Incident Report - February 4, 2026

Vishnu Narayanan

Vishnu Narayanan

Published on

1 minute read

Chatwoot Cloud experienced an incident on February 4 which lasted approximately 12 minutes, from 12:48pm to 01:00pm UTC. During this time, all Chatwoot Cloud users were unable to access the platform. No data was lost during this incident.

Our sincerest apologies for the disruption. Reliability is the top priority for us at Chatwoot. We have identified the risks and have taken steps to mitigate such events in future.

Timeline

February 4, 2026

  • 12:43 PM: Database instability began, connections started failing
  • 12:48 PM: Service disruption began, team started investigating
  • 12:58 PM: Root cause identified as storage exhaustion and Storage capacity increase initiated
  • 1:00 PM: Storage scaling completed, service fully restored

All times are in Coordinated Universal Time (UTC)

What happened

We were preparing a PostgreSQL version upgrade using AWS RDS blue-green deployments. The deployment failed, but it remained in a pending state and was not cleaned up.

RDS blue-green deployments rely on logical replication. When the failed deployment was left behind, it retained a replication slot on the primary database. That replication slot prevented PostgreSQL from recycling write-ahead log (WAL) files.

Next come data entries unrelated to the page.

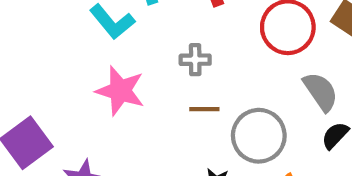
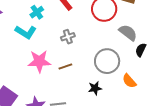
brown line: (204, 109) -> (65, 66), moved

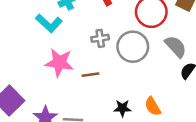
gray circle: (107, 61) -> (133, 47), moved
orange semicircle: (129, 81) -> (153, 106), moved

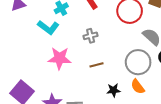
gray circle: (133, 47) -> (138, 62), moved
brown line: (90, 75) -> (97, 65), moved

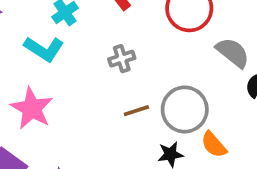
pink star: (59, 58) -> (32, 108), moved, turned 30
gray circle: (138, 62) -> (185, 109), moved

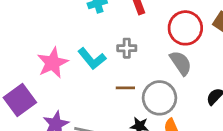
cyan L-shape: (44, 49) -> (92, 59), moved
gray semicircle: (233, 53) -> (181, 63), moved

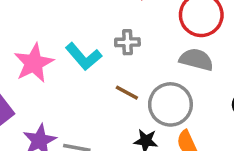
gray semicircle: (181, 63) -> (196, 59), turned -40
brown line: (125, 88) -> (127, 93), turned 30

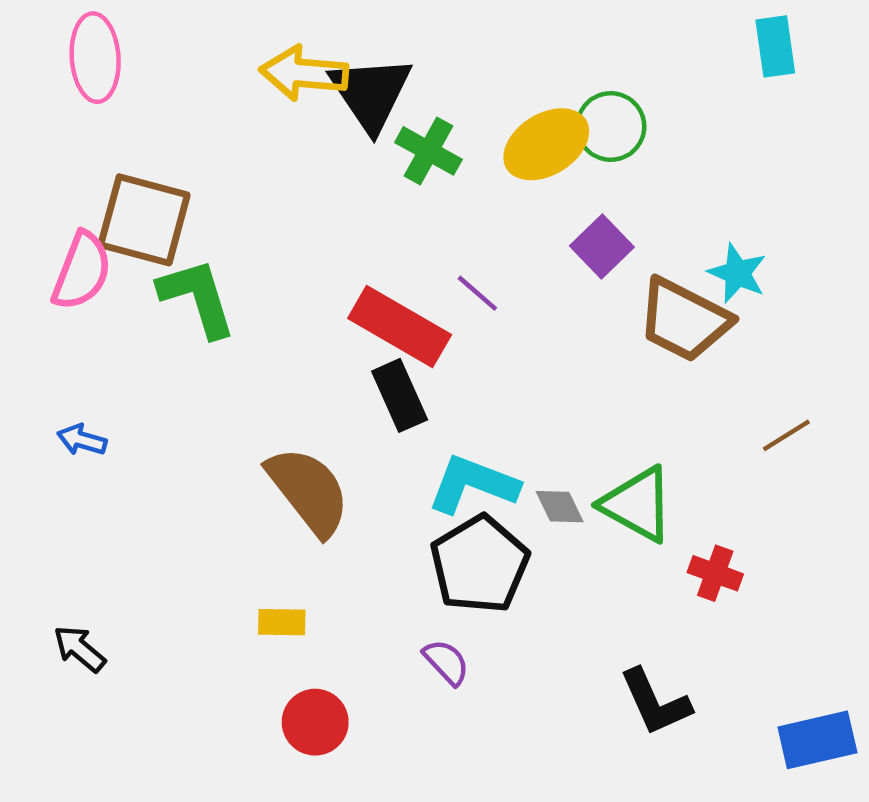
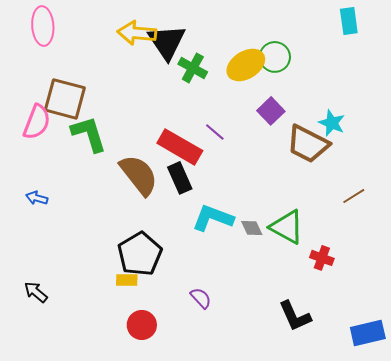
brown semicircle: (308, 491) -> (139, 175), moved
black pentagon: (480, 564) -> (140, 254), moved

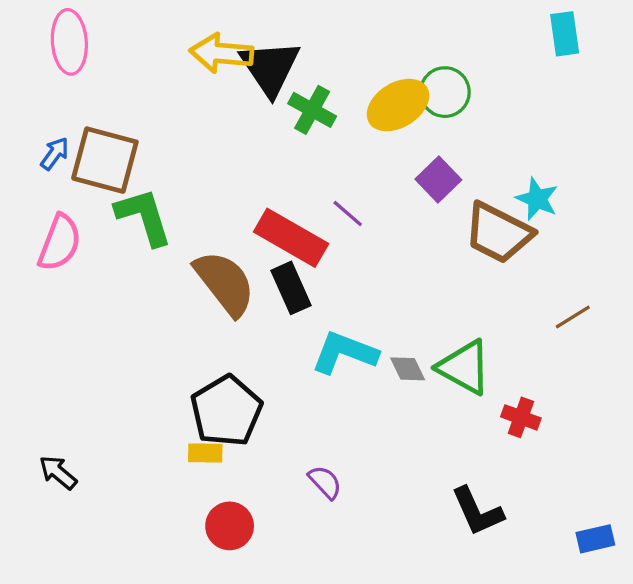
pink semicircle: (37, 122) -> (60, 243), moved
blue arrow: (37, 198) -> (55, 154), moved, turned 110
blue rectangle: (368, 333) -> (595, 539), size x0.7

As a result, WAL files continued accumulating over three days. We had roughly 1 TB of actual data, but an additional ~1 TB of WAL built up, pushing us to our 2 TB storage autoscaling limit.

Once storage was fully exhausted, the database stopped accepting connections, which caused the service disruption. After identifying the root cause, we immediately increased the storage capacity and restored service.

Follow-Up Actions and Preventive Measures

To prevent similar incidents, we are implementing the following changes:

  • Proactive storage monitoring: We are adding alerts at multiple storage utilization thresholds (60%, 75%, 90%) to catch capacity issues before they become critical.
  • Replication slot monitoring: We are implementing monitoring for database replication slots to detect orphaned slots that could cause WAL accumulation.
  • Database maintenance runbooks: We are creating detailed runbooks for database upgrade procedures with mandatory cleanup steps when deployments fail.
  • Infrastructure capacity review: We are reviewing storage limits and autoscaling configurations across all production systems to ensure adequate headroom.